AKU mau, kelak, anak-anak perempuanku tumbuh sebagai anak-anak
perempuan yang cantik dan cerdik.
Kata cerdik kupilih sebagai sesuatu yang menurutku unik. Kata cerdik seolah
menegaskan sisi cantik dalam diri perempuan sebagai kemampuan membaca, memahami
situasi tentang kedirian mereka, tubuh mereka, dan yang berada di luar itu
semua. Wajah peradaban hari ini begitu maskulin, lelaki, patriarki. Pelakunya
tak hanya lelaki. Perempuan yang menjadi korban dari situasi yang patriarki ini
tak jarang menjadi yang melanggengkan, melegitimasi.
Aku membayangkan itu semua.

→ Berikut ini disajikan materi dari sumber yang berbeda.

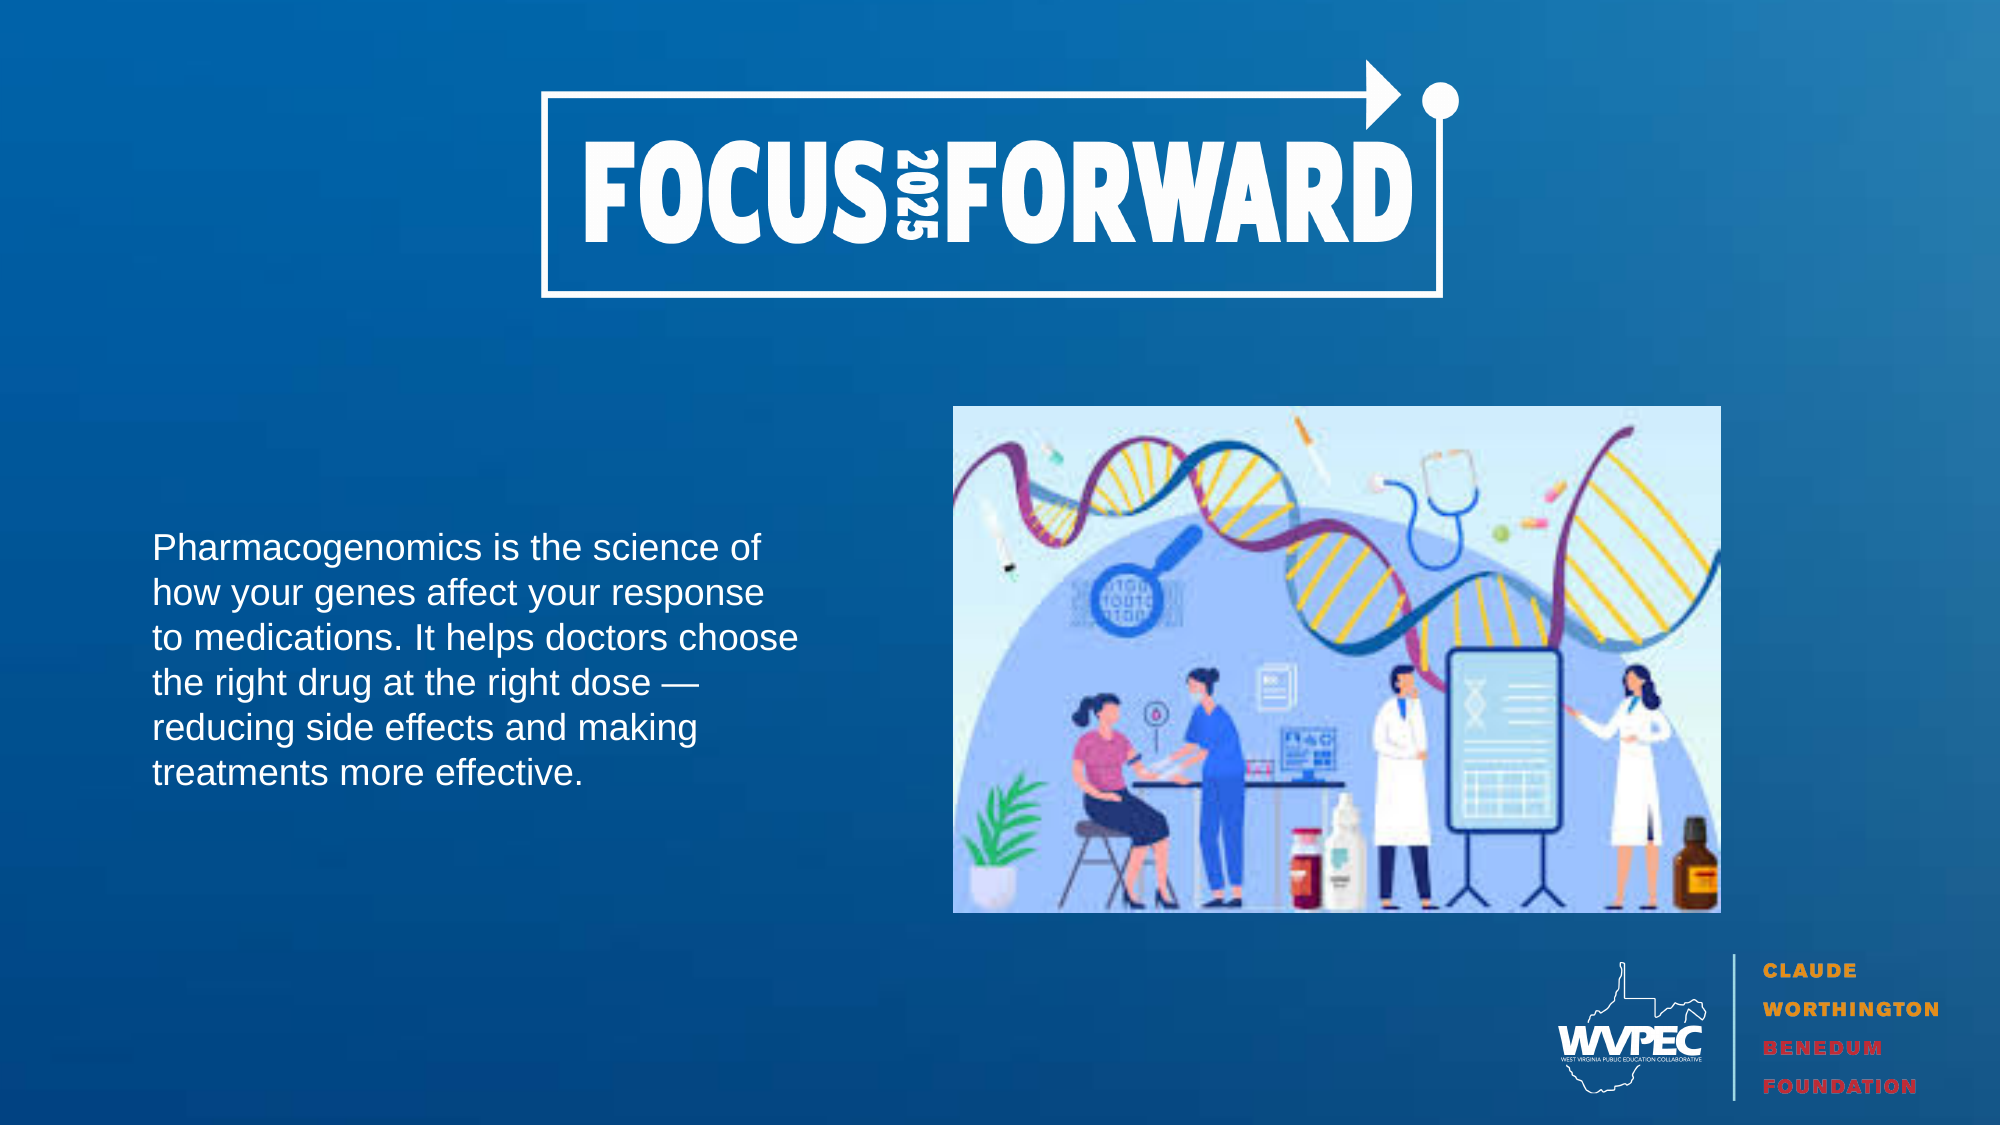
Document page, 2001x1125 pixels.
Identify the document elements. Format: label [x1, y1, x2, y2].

list [953, 406, 1721, 913]
picture [0, 0, 2000, 1125]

Semacam kecemasan dari bayanganku sendiri
sebagai mahluk lelaki melihat apa yang terjadi sehari-hari.
Dua anak perempuanku yang masih kecil-kecil itu bertanya tentang penamaan-penamaan
itu, terlebih pada kata-kata yang di telinga mereka terdengar asing, baru. Dan
ini adalah yang paling sulit. Anak-anak kecil tidak butuh definisi. Yang
dibutuhkan anak-anak kecil adalah penjelasan yang bisa mereka rasa dari melihat
dan mendengar tanpa perlu berimajinasi. Apa yang mesti aku jelaskan pada mereka
untuk menerangkan arti patriarki.
Aku ingin, kelak, anak-anak perempuanku bisa berkeliling dunia, melihat
apa yang terjadi di luar sana, merasakannya, menemukan hal-hal baru yang
beragam itu dan memahaminya sebagai kenyataan.

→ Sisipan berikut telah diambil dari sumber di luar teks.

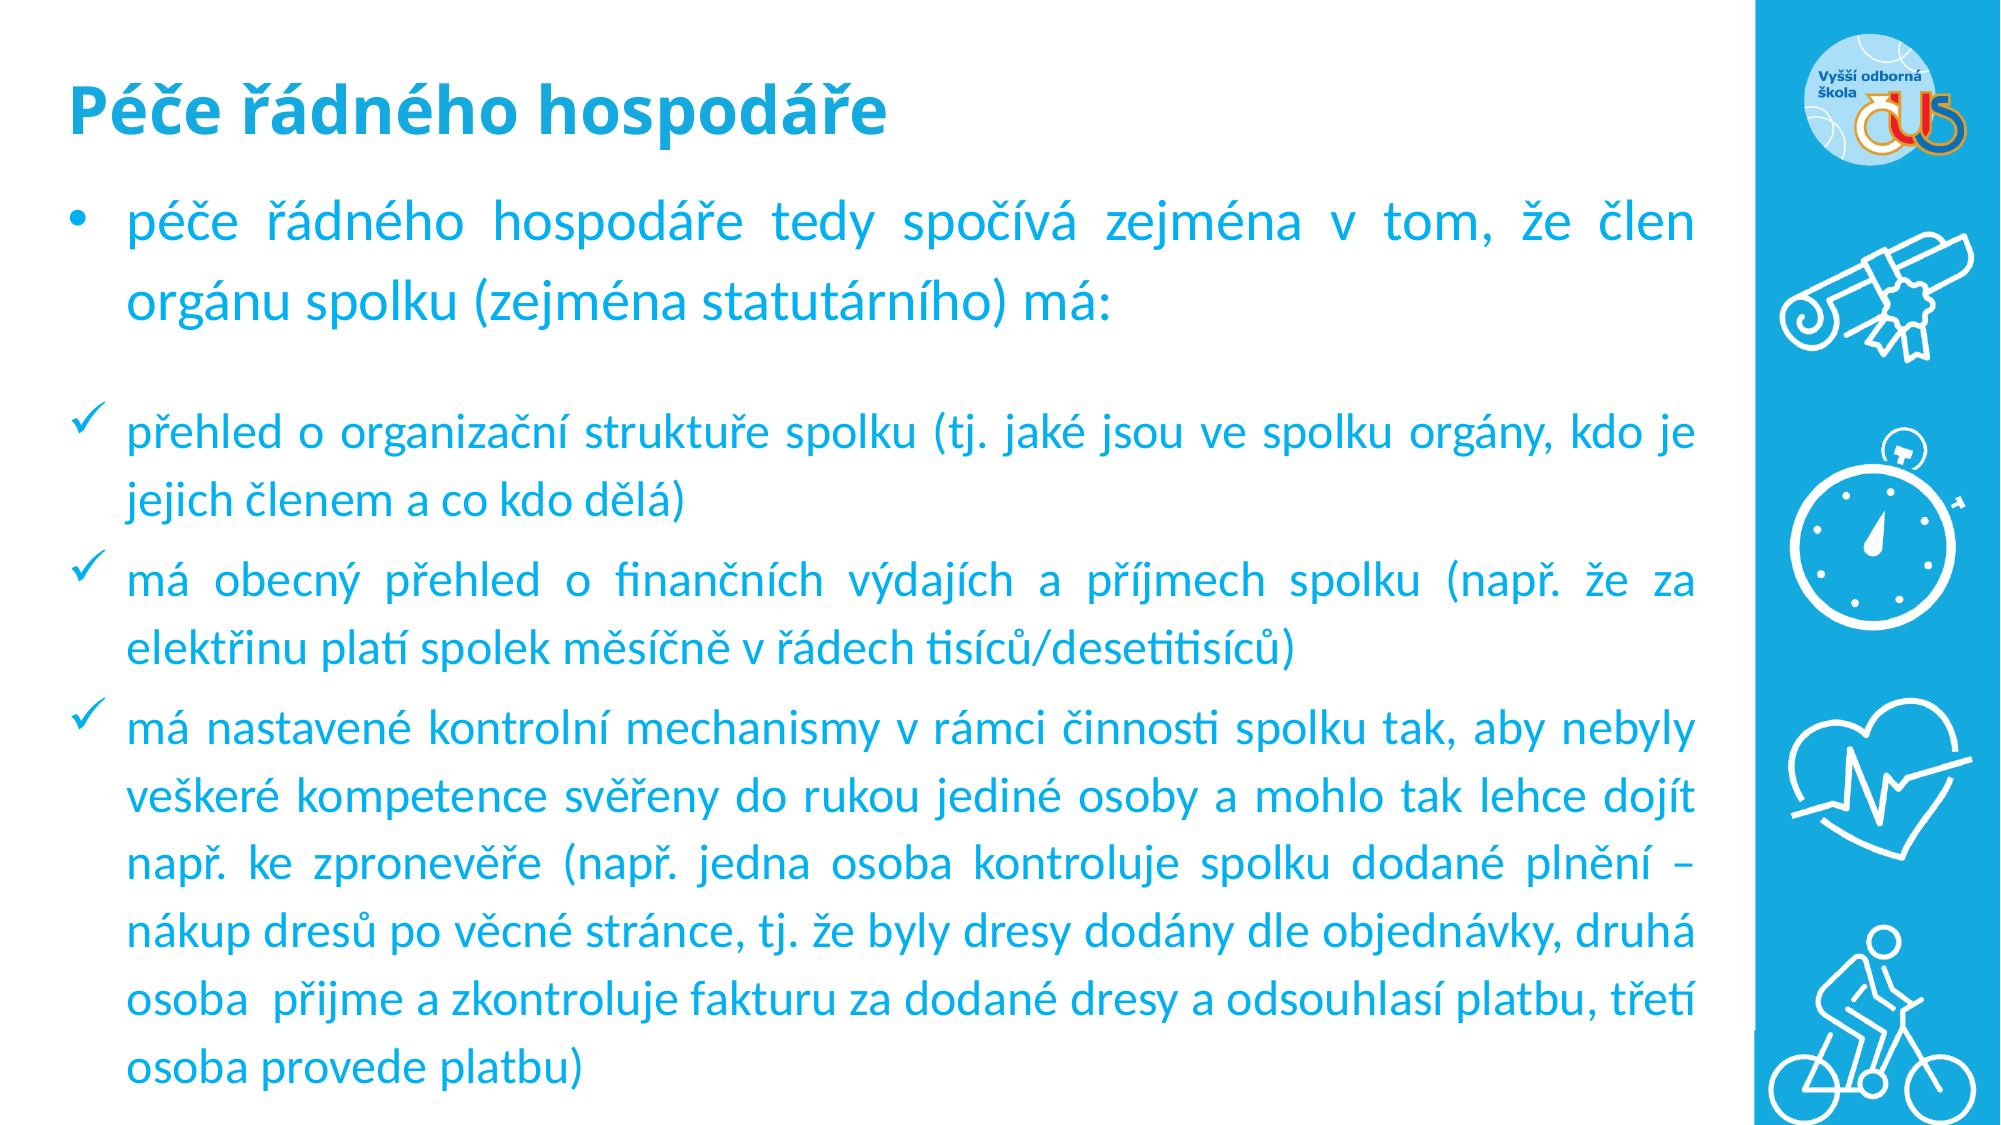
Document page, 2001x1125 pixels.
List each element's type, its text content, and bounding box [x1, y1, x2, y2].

list péče řádného hospodáře tedy spočívá zejména v tom, že člen orgánu spolku (zejména statutárního) má: přehled o organizační struktuře spolku (tj. jaké jsou ve spolku orgány, kdo je jejich členem a co kdo dělá) má obecný přehled o finančních výdajích a příjmech spolku (např. že za elektřinu platí spolek měsíčně v řádech tisíců/desetitisíců) má nastavené kontrolní mechanismy v rámci činnosti spolku tak, aby nebyly veškeré kompetence svěřeny do rukou jediné osoby a mohlo tak lehce dojít např. ke zpronevěře (např. jedna osoba kontroluje spolku dodané plnění – nákup dresů po věcné stránce, tj. že byly dresy dodány dle objednávky, druhá osoba přijme a zkontroluje fakturu za dodané dresy a odsouhlasí platbu, třetí osoba provede platbu) [52, 165, 1713, 1108]
picture [1754, 0, 2000, 1125]
title Péče řádného hospodáře [52, 59, 1713, 165]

Serupa burung di lagu Nelly Furtado itu (I'm Like a Bird, 2000), terbang jauh, kadang sendiri, kadang beramai-ramai, hinggap kemana saja tempat nyaman yang
dia suka, bermigrasi, menjadikan tubuh adalah rumah, tempat pulang dan mesti dilindungi. Mereka pernah bercerita soal ini kepadaku dan
bercita-cita atas cerita mereka itu. Keliling dunia. Naik pesawat, kereta, bus,
kapal, dan semua moda transportasi yang mereka pelajari dari buku ajar di
sekolah. Pindah dari satu kota di satu negara ke kota berikutnya di negara yang
lain.
Aku bilang kepada mereka harus pandai agar bisa mewujudkannya. Tentang
pandai seperti apa yang harus mereka capai, adalah yang dihargai dalam banyak
bentuk. Tak puas, mereka bertanya lagi, bisakah tanpa mesti pandai? Lama aku
diam menghadapi pertanyaan yang terasa sederhana itu dan akhirnya memang tidak bisa
aku jawab. Aku malah menambahkan, pandai dibutuhkan perempuan agar tak dibodohi
lelaki. Dua anak perempuanku itu hanya bersitatap dan lalu tertawa.

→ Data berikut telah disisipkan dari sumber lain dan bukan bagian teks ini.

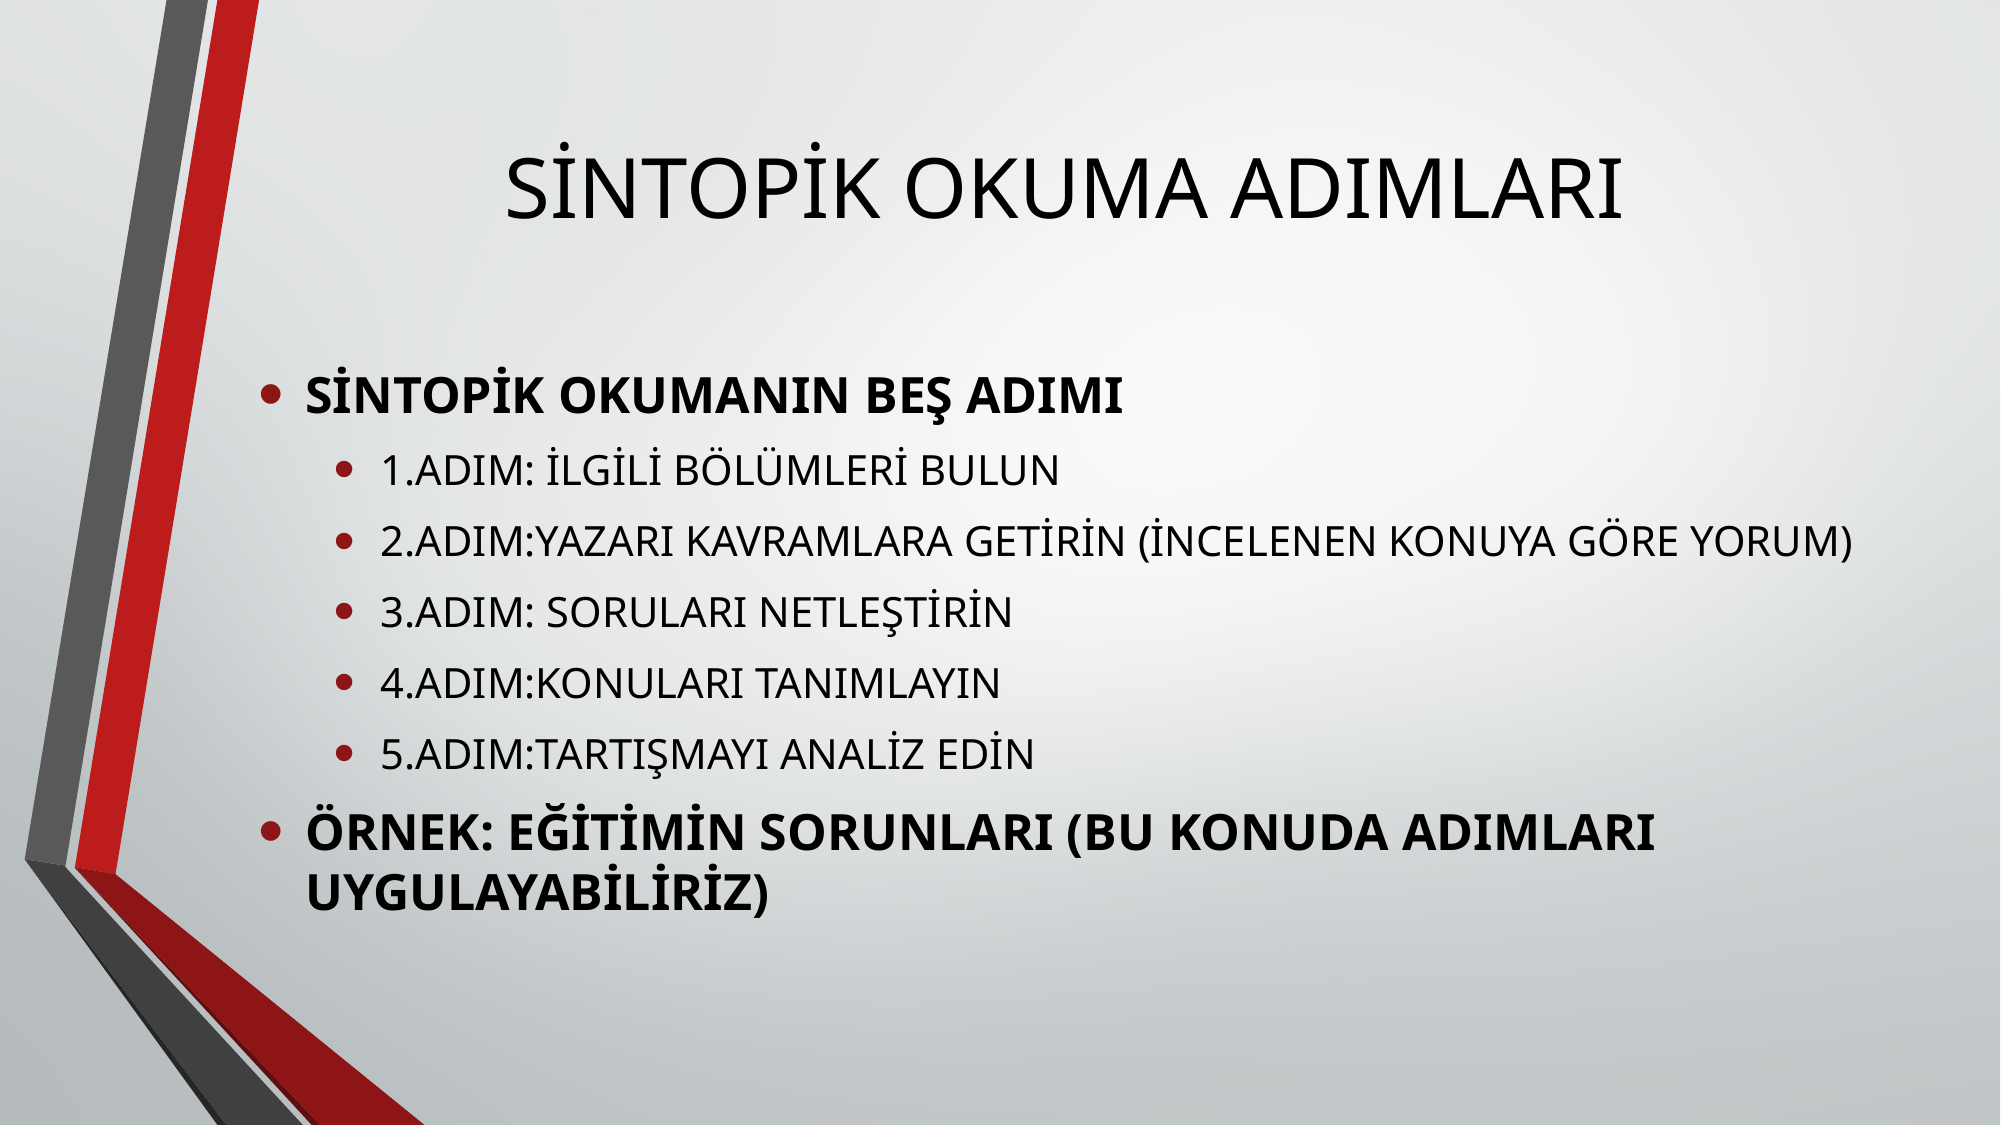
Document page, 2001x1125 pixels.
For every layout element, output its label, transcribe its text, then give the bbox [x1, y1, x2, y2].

title SİNTOPİK OKUMA ADIMLARI [243, 112, 1887, 258]
list SİNTOPİK OKUMANIN BEŞ ADIMI 1.ADIM: İLGİLİ BÖLÜMLERİ BULUN 2.ADIM:YAZARI KAVRAMLARA GETİRİN (İNCELENEN KONUYA GÖRE YORUM) 3.ADIM: SORULARI NETLEŞTİRİN 4.ADIM:KONULARI TANIMLAYIN 5.ADIM:TARTIŞMAYI ANALİZ EDİN ÖRNEK: EĞİTİMİN SORUNLARI (BU KONUDA ADIMLARI UYGULAYABİLİRİZ) [243, 333, 1887, 950]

Untungnya aku tidak ditanya oleh mereka berdua, apakah lelaki memang
suka membodohi. Aku malah ingin menambahkan, menguasai. Pada kata yang terakhir
itu, biarlah nanti ketika mereka beranjak dewasa dan membaca tulisan di blog
ayah mereka ini. Mereka memanggilku “ce” dari pace yang artinya ayah. Soal
panggilan itu, aku juga ingin agar mereka tahu kelak, dalam bahasa latin, kata
itu –ditulis che, adalah bermakna kawan.